Point cloud acquisition relies on RGB-D cameras; the impact of sensor noise characteristics on pre-training quality warrants further investigation.

vs. R3M/MVP: 2D pre-training models (trained on 300M+ datasets) are clearly outperformed by FVP within the same policy framework, even when FVP uses only small in-domain or cross-domain datasets, validating the superiority of 3D representations.
vs. PointMAE/STRL/C2P: FVP comprehensively outperforms these 3D/4D pre-training methods in both in-domain and cross-domain settings.
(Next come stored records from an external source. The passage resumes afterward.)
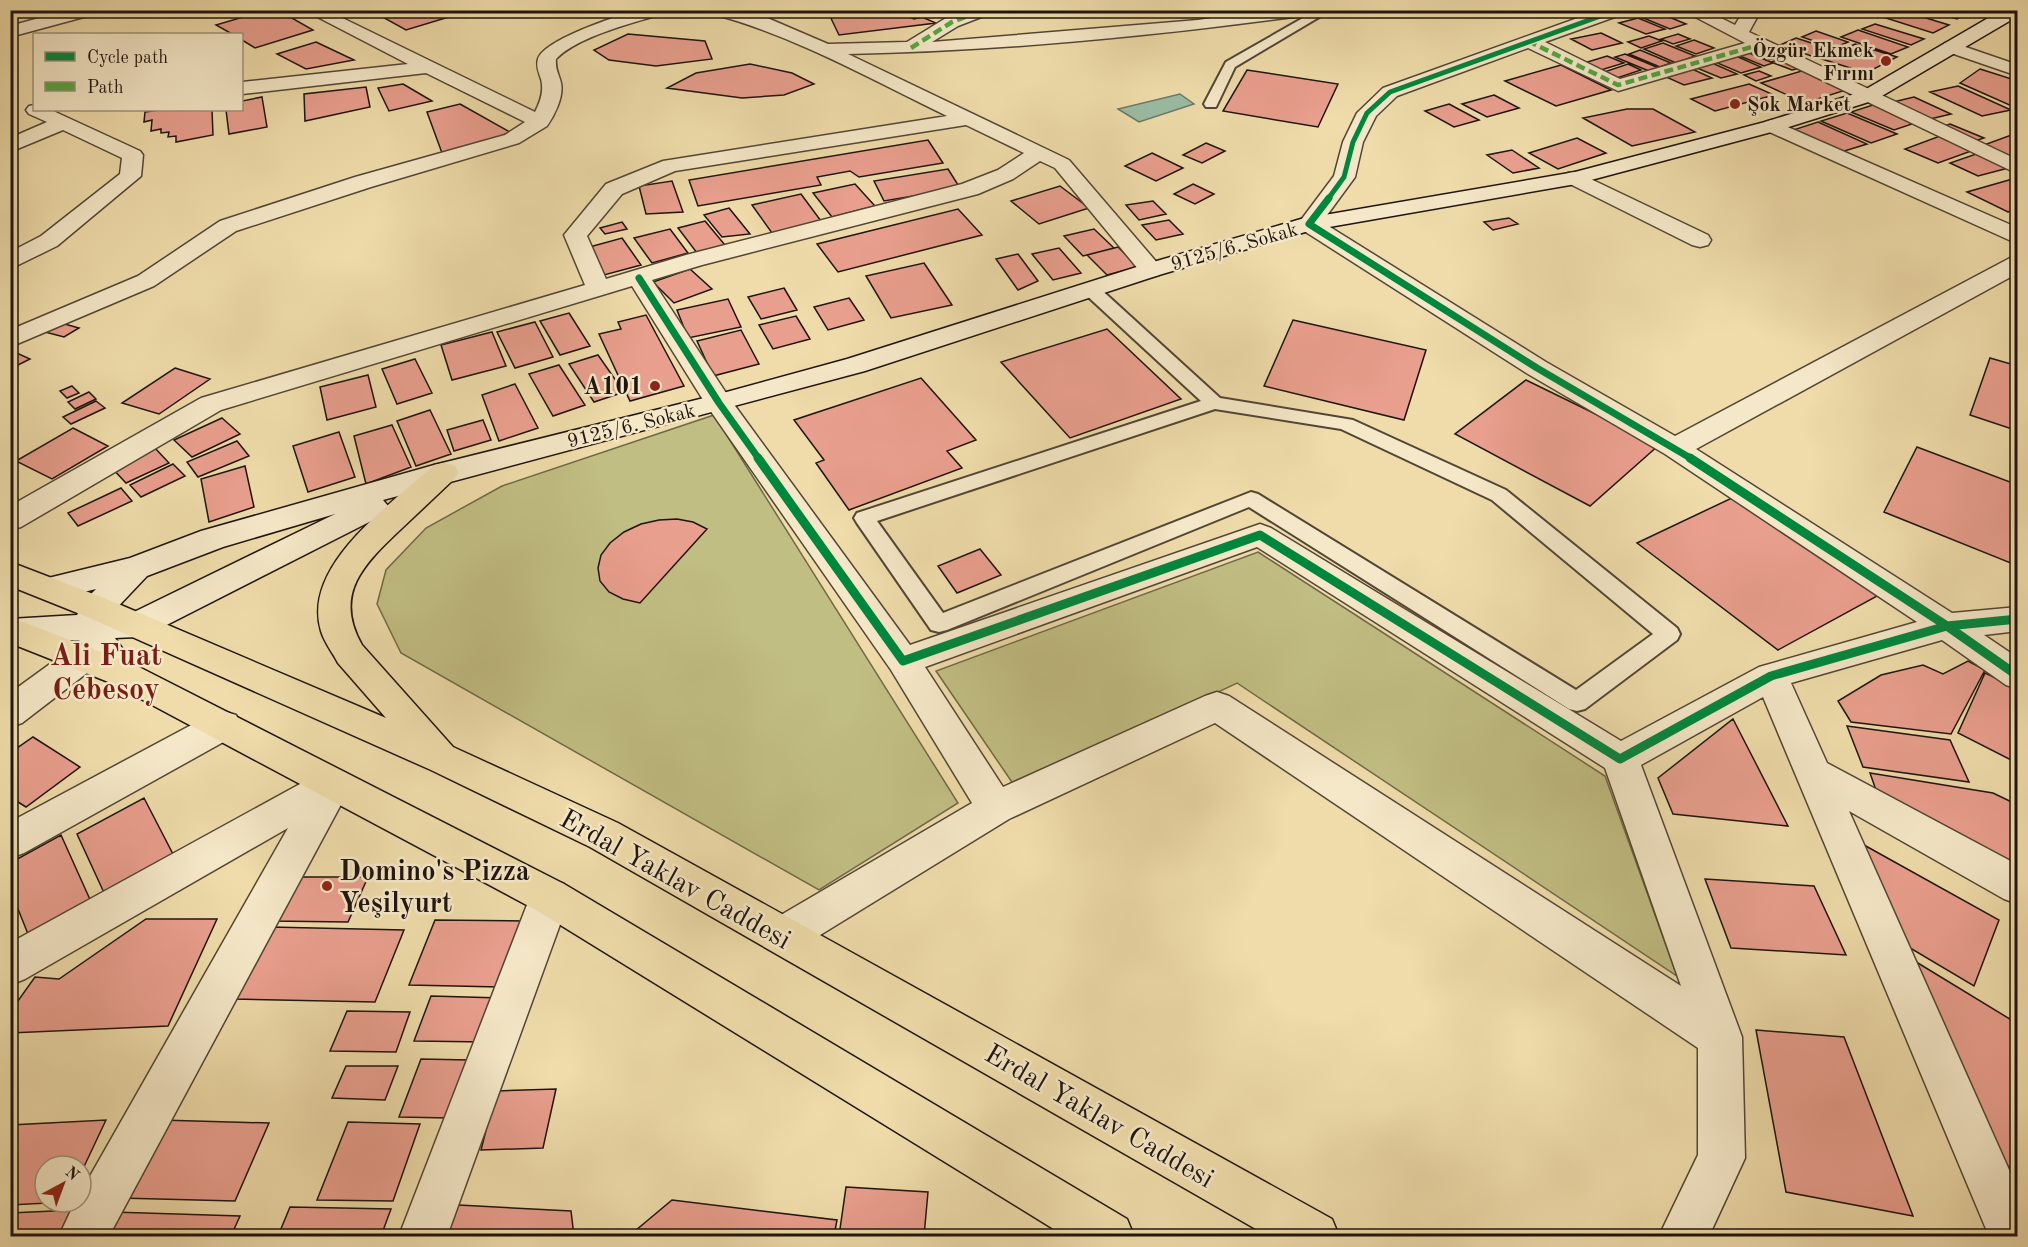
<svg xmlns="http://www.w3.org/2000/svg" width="2028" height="1247" viewBox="0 0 2028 1247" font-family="'Old Standard TT',serif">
<rect width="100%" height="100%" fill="#efdcaa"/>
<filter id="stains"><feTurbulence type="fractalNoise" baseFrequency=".00333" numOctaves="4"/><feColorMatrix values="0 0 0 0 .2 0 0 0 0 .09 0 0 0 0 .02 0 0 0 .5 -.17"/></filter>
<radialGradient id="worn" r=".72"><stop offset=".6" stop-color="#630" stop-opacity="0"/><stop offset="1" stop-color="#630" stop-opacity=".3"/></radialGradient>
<path fill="#c1be83" stroke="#706948" stroke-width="1.5" d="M714,415L958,803L819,890L401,653L377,604L386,570L426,528L502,486Z
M1258,552L1605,776L1677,976L1237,683L1016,788L936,671Z"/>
<path fill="#9bbca3" stroke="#697967" stroke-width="1.5" d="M1180,94L1194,104L1139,122L1118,109Z"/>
<path fill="#e99f8e" stroke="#1e140e" stroke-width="1.5" d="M267,10H278L313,30L255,48L242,40V34H232L216,25Z
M390,10H448L444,12L452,16L406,30L377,14Z
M827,10H908L903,14L914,19L922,17L936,23L839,35Z
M1480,10H1513L1516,12L1494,17Z
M1900,10L1949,25L1933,33L1864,11Z
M1936,10H1962L1968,12L1957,19L1933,12Z
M1657,12L1686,24L1670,29L1641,17Z
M1638,18L1665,29L1646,34L1619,23Z
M1875,24L1924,39L1911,45L1862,29Z
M1858,30L1908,47L1891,54L1841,37Z
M1816,31L1848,42L1834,48L1802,37Z
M1601,33L1622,43L1592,50L1571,39Z
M628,34L705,41L712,59L656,66L609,60L594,50Z
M1678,34L1690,39L1673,44L1661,39Z
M1649,36L1662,41L1641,48L1628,42Z
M1796,38L1833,50L1817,58L1780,45Z
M1694,40L1714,48L1696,54L1676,46Z
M316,42L354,60L306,69L277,54Z
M1663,43L1695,56L1676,63L1644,49Z
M1855,44L1897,57L1866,73L1822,59L1835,53L1841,54L1847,52L1842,50Z
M1640,50L1671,63L1660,67L1629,54Z
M1762,50L1778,58L1767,60L1751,53Z
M1749,53L1773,63L1764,66L1740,56Z
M1625,54L1659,68L1649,71L1615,57Z
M1607,56L1624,63L1601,70L1584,63Z
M1736,56L1761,67L1741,73L1715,62Z
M1781,59L1801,68L1792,70L1771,62Z
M1712,63L1737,74L1721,78L1697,68Z
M750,64L792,73L814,84L784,95L742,98L667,88L696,73Z
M1628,64L1641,70L1617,78L1604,72Z
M1561,65L1611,90L1556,106L1505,81Z
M1692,69L1712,78L1684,85L1664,76Z
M1980,69L2018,81V105L2014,107L1960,83Z
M1247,70L1338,84L1318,127L1223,111Z
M1805,70L1849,89L1805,103L1761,83Z
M1759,71L1771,76L1756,81L1744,75Z
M403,84L432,101L389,111L378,88Z
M1749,84L1774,95L1715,111L1691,99Z
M1958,86L2011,110L1982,116L1930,92Z
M366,87L370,107L305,121L304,94Z
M1494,95L1519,108L1487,117L1462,104Z
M262,97L267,127L229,134L226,110H242V101Z
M1914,97L1951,114L1926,120L1889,103Z
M460,104L510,132L481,145L442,153L427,112Z
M1449,104L1479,120L1454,127L1425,111Z
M1876,104L1918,122L1894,130L1851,112Z
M1627,109H1653L1695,132L1632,146L1583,118Z
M160,110H212L213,135L176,142V136L168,137L169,132L161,133V129L151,131L152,120L144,122L145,112Z
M1847,113L1897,134L1871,143L1821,121Z
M1818,122L1867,144L1838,153L1790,131Z
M1950,124L1984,138L1972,142L1939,128Z
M2014,134L2018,135V159L1984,145Z
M1940,136L1974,150L1938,163L1905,149Z
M1577,138L1606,153L1558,169L1529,153Z
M928,140L943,163L859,177L850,171L817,177L821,185L698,206L689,180Z
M1206,143L1225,151L1202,163L1183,155Z
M1512,150L1539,168L1513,173L1487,155Z
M1152,153L1183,168L1156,181L1125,166Z
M1979,153L2012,167L1978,176L1950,163Z
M948,169L960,188L884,201L874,181Z
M2016,178L2018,209L2008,212L1967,192Z
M672,181L683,212L646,214L639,186Z
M855,184L875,206L832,217L813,193Z
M1193,184L1214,194L1195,204L1174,194Z
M1060,186L1089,208L1039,224L1011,201Z
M801,194L821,221L772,233L752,205Z
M1153,201L1166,214L1139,220L1126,205Z
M729,208L750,234L722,237L704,215Z
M958,209L982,235L838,272L817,244Z
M1509,218L1518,224L1493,230L1484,222Z
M1169,220L1183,234L1156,240L1142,225Z
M705,221L725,245L697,253L678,228Z
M622,222L627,229L605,234L600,228Z
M670,229L688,253L652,263L634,238Z
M1094,229L1114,248L1083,256L1064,236Z
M622,238L641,265L604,275L586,248Z
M1118,247L1138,267L1107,275L1087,255Z
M1059,248L1081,273L1053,280L1032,254Z
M1018,254L1038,281L1018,290L996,259Z
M924,263L952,305L891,318L866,276Z
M690,269L712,289L674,303L653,282Z
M784,288L797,310L761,319L748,297Z
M849,298L864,320L828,330L814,307Z
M728,299L741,327L688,338L677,310Z
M569,313L590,346L560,355L540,321Z
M646,315L684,386L630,401L599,334L621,329L618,322Z
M796,316L810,339L773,349L759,325Z
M1293,320L1426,350L1404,420L1264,386Z
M535,322L553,357L515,368L497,332Z
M61,323L79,328L64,337L45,332Z
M1107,329L1181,399L1070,438L1001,362Z
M741,330L759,364L713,376L697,341Z
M492,332L506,366L452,380L441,345Z
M10,350L30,359L10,369Z
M598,355L624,392L594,402L569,364Z
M1990,358L2018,366V431L1970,415Z
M415,359L432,393L397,404L382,369Z
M559,365L585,405L553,416L529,374Z
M175,368L210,379L159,414L122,403Z
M368,375L376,407L327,420L320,387Z
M921,378L976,440L947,451L962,468L849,510L816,463L824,460L794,420Z
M1526,380L1659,445L1590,506L1455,434Z
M515,384L538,428L499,441L482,395Z
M72,386L79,393L67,398L60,391Z
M89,392L96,399L75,409L68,402Z
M96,401L105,408L71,424L63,417Z
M430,410L451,454L416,466L397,421Z
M222,418L240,434L192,457L174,440Z
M483,420L491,440L454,451L447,430Z
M392,425L411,467L366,484L354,436Z
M73,428L108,446L52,479L16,461Z
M339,432L355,477L308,492L293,446Z
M237,441L249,456L198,477L187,462Z
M154,447L169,463L126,483L111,467Z
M1917,447L2018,485V566L1884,512Z
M173,464L185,476L141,497L130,485Z
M245,466L254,507L209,522L201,479Z
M121,488L132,501L78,526L68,513Z
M1736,496L1879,595L1778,650L1637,543Z
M677,519L693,522L707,529L640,603L623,599L609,592L600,581L598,568L601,555L610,543L624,532L641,524L659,520Z
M980,549L1001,575L957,593L938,566Z
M1968,661L1985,670L1951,734L1851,722L1838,701L1881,675L1923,665L1943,674Z
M1985,673L2018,688V756L2015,762L1958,733Z
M1733,719L1788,826L1673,814L1658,778Z
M1847,726L1950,740L1969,782L1863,767Z
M33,737L80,767L26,807L10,797V753Z
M1870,773L1993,793L2018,805V870L1877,793Z
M144,798L175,858L106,897L77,834Z
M61,835L92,904L30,939L10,889V863Z
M1864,845L1999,920L1974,986L1905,945Z
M292,877H368L348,922L271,921Z
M1705,879L1814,886L1846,955L1731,948Z
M146,919H217L168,1026L10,1033V1012L35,977L59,979Z
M435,920L522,921L500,987L409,985Z
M270,927L404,930L375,1002L234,999Z
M1908,957L2018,1024V1172L2001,1162Z
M431,996L501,998L487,1042L414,1041Z
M347,1011L410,1012L396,1052L330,1051Z
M1756,1030L1844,1037L1913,1216L1786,1192Z
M421,1059L469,1060L449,1118L399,1117Z
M346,1066H398L385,1100L332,1098Z
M556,1089L543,1148L481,1150L496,1091Z
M106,1120L81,1173V1166H45V1202H67L10,1205V1125Z
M160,1120L269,1123L235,1201L120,1198Z
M348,1122L420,1124L393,1201L317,1200Z
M846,1187L928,1192L924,1236H839Z
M672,1200L837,1220L834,1236H629Z
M440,1204L571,1211L574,1236H432Z
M290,1207L391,1209L381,1236H278Z
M74,1210L62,1236H10V1213Z
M112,1212L240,1216L231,1236H100Z"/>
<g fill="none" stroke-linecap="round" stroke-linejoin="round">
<defs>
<path id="service" d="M1317,10H1331L1235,67L1216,107H1206L1204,104L1226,62Z
M1090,284L1096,285L1220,398L1353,420L1506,490L1677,628L1680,634L1677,640L1585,709L1577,711L1569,709L1249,507L947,630L939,632L931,630L857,523L854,518L857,513L1201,401L1084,293L1082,289L1084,285ZM1215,409L1341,429L1492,500L1653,634L1576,690L1258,494L1251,492L943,613L877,521Z"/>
<path id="minor" d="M68,10H97L95,14L10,37V26Z
M304,10H326L535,112C539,104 543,95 542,85C542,76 535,70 538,59C544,40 616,16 636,11C644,9 654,10 663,10L661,14C631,24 578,36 556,59C555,70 559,74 561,83C564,97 554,116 547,126L519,143L371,187L236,231L154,286L10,347V330L138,276L220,221L355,177L505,135L525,122L426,73L242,94V82L408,64Z
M711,10H740L765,17L828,44L907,42L946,18L966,10H991L989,14L958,26L932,42L1198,20L1267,10H1316L1308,15C1156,36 1002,51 848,54L1069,160L1159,265L1163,270L1159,275L1151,277L1143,275L1055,168L1040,161L1013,179L978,194L702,265L652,280L730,399L910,645L1260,524L1271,528L1621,741L1759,667L1917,622L1665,454L1528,374L1301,229L1298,224L1334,176L1343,142L1357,113L1383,88L1600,10H1625L1623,14L1545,42L1620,79L1745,43L1682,10H1705L1735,25L1744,10H1761L1749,32L2018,160V174L1759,50L1618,91L1528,48L1397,96L1376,116L1363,142L1355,177L1322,222L1546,362L1675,436L2010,258L2018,256V273L1696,449L1952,613L2018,607V631L1984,635L2018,658V689L2006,685L1942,640L1791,683L1827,763L2018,865V904L2004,899L1849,811L2018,1190V1236H1989L1763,697L1641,765L1742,1037L1745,1158L1709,1236H1659L1698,1155V1048L1215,723L1009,819L799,948L784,954L769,948L763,935L769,922L972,803L891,670L705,403L632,286L221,410L21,527L10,530V506L201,398L585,285L564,235L606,184L663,161L947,116C871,79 795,36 713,14ZM966,125L1024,153L998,170L962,184L686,255L606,279L587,236L622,194L675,171ZM1257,547L1605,768L1681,986L1229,696L1217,692L1205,696L1003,787L925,667Z
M1951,42L2018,65V76L1945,51L1942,47L1945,43Z
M34,105V110H51L140,151L143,155L141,176L57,246L10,269V252L41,236L120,174L122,158L63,130L10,152V138L47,122L29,114L26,110L29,106Z
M1772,120L2018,228V244L1765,130L1762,126L1765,122Z
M1576,172L1708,235L1711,240L1708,245L1700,247L1692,245L1568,183L1565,178L1568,173Z
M84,644L96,648L101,657L96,666L22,723L10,727V693L72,648Z
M223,711L236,715L241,725L236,735L24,853L10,858V822L210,715Z
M333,768L346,773L352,784L109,1236H59L75,1202H81V1192L288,828L25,979L10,985V943L320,773Z
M550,879L564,884L570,897L447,1236H399L530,897L536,884Z"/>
<path id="secondary" d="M2002,10H2018V16L1875,100L1779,130L1576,184L1312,230L1159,275L865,371L383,500L389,507L385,514L149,634L137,637L115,638L140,674L135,683L123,687L111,683L79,640L10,641V619L77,615L85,600L96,589L51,600L40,596L35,588L40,580L130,558L201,531L434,465L712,396L847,359L1143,265L1301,219L1575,172L1765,122L1861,92ZM335,514L132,613L111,614L147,576L223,547Z"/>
<path id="primary" d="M444,463L454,465L459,472L454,479C436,496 418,513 400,530C364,564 333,594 362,645L453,747L618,823L1332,1219L1339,1236H1268L590,847L431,770L85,616L10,586V562L109,600L386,718L338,663C333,653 324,642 321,631C301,565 392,504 434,465Z
M10,617L135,665L564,884L1127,1219L1134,1236H1065L536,910L111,683L10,643Z"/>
</defs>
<use href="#service" stroke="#524635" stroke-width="4"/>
<use href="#minor" stroke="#524635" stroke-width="3"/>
<use href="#secondary" stroke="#1e140e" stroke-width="3"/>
<use href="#primary" stroke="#1e140e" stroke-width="3"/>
<use href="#service" fill="#f5e8c8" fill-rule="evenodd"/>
<use href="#minor" fill="#f5e8c8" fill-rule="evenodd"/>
<use href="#secondary" fill="#f5e8c8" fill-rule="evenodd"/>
<use href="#primary" fill="#efdcaa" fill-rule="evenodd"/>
<path stroke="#52a841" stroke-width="4.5" stroke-dasharray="9 4.5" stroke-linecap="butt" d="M1528,41L1618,85L1762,44
M911,48L952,22L983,10"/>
<defs>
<path id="cycleway-far2" d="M1328,199L1344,177L1353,142L1367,113L1390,92L1617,10"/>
<path id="cycleway-far1" d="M1329,198L1309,224L1537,368L1692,459
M639,278L719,403L759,459"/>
<path id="cycleway" d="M758,458L903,661L1260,535L1620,759L1771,676L1947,626L2018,619
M1690,458L1947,626L2018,676"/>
</defs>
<use href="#cycleway-far2" stroke="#f5e8c8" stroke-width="8"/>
<use href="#cycleway-far1" stroke="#f5e8c8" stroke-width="10"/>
<use href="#cycleway" stroke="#f5e8c8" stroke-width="13"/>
<use href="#cycleway-far2" stroke="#00873e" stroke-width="5"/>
<use href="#cycleway-far1" stroke="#00873e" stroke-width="7"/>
<use href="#cycleway" stroke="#00873e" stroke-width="9"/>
</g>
<g fill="#8f2418" stroke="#f5e8c8" stroke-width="2">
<circle cx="1886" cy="61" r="6"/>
<circle cx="1735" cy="104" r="6"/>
<circle cx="655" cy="386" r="6"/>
<circle cx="327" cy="886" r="6"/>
</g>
<g text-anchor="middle" stroke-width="5" stroke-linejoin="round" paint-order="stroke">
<g font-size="20" font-weight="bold" fill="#1e140e" stroke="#f5e8c8" text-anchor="end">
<text x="1874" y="57">Özgür Ekmek<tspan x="1874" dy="23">Fırını</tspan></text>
<text x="1747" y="111" text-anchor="start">Şok Market</text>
</g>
<g font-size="20" fill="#1e140e" stroke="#f5e8c8">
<text transform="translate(1234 246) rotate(-16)" y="7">9125/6. Sokak</text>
<text transform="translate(631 425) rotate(-14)" y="7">9125/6. Sokak</text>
</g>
<g font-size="24" font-weight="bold" fill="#1e140e" stroke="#f5e8c8" text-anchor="end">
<text x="643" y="394">A101</text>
</g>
<g font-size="28" font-weight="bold" fill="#1e140e" stroke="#f5e8c8" text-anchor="start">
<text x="339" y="880">Domino's Pizza<tspan x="339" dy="32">Yeşilyurt</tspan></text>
</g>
<g font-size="28" fill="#1e140e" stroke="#f5e8c8">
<text transform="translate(676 878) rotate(29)" y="10">Erdal Yaklav Caddesi</text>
<text transform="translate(1100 1115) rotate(30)" y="10">Erdal Yaklav Caddesi</text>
</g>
<g font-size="30" font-weight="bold" fill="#7a1f14" stroke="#f5e8c8">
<text x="106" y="665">Ali Fuat<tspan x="106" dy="34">Cebesoy</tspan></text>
</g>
</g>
<rect width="2028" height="1247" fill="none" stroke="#efdcaa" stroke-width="36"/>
<rect x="12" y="12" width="2004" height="1223" fill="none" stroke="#1e140e" stroke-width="3"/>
<rect x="18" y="18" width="1992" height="1211" fill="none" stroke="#1e140e" stroke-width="1.5"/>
<rect x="33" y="33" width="210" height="78" fill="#f5e8c8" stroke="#9f937e" stroke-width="1.5"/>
<rect x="45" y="52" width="30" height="9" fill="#00873e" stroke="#9f937e" stroke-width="1.5"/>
<text x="87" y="63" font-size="18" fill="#1e140e">Cycle path</text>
<rect x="45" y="82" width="30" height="9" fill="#52a841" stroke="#9f937e" stroke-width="1.5"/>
<text x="87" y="93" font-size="18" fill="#1e140e">Path</text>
<g transform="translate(63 1184) rotate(41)"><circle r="28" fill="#f5e8c8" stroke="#9f937e" stroke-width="1.5"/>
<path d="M0-4.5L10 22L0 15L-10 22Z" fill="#8f2418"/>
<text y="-9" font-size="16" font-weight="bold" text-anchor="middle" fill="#1e140e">N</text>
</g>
<rect width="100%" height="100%" filter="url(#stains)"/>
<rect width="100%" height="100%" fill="url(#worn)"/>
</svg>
PointMAE uses masked reconstruction, STRL uses temporal contrastive learning, and C2P uses cross-modal prediction; FVP's "next-frame prediction" objective more directly captures physical dynamics.
vs. ACT/Diffusion Policy: 2D imitation learning methods are sensitive to camera placement and struggle to capture 3D spatial information.
Integration with VLA Models: FVP directly enhances large-scale VLA models such as RDT-1B, yielding improvements in spatial perception, task transfer, and long-horizon tasks, demonstrating the potential of combining 3D pre-training with large-scale models.

Rating¶

Novelty: ⭐⭐⭐⭐ Introduces the next-frame prediction paradigm from NLP/2D vision into 3D point cloud pre-training in a concise and effective manner.
Experimental Thoroughness: ⭐⭐⭐⭐⭐ Covers 24 tasks across simulation and real-world settings, four robot platforms (single-arm / dexterous hand / dual-arm / humanoid), and VLA model integration.
Writing Quality: ⭐⭐⭐⭐ Clear logic, well-organized experiments, and strong visualizations.
Value: ⭐⭐⭐⭐ Provides a practical pre-training solution for 3D robot learning with solid engineering potential.
Overall: ⭐⭐⭐⭐ Comprehensive experiments, simple methodology, and significant performance gains.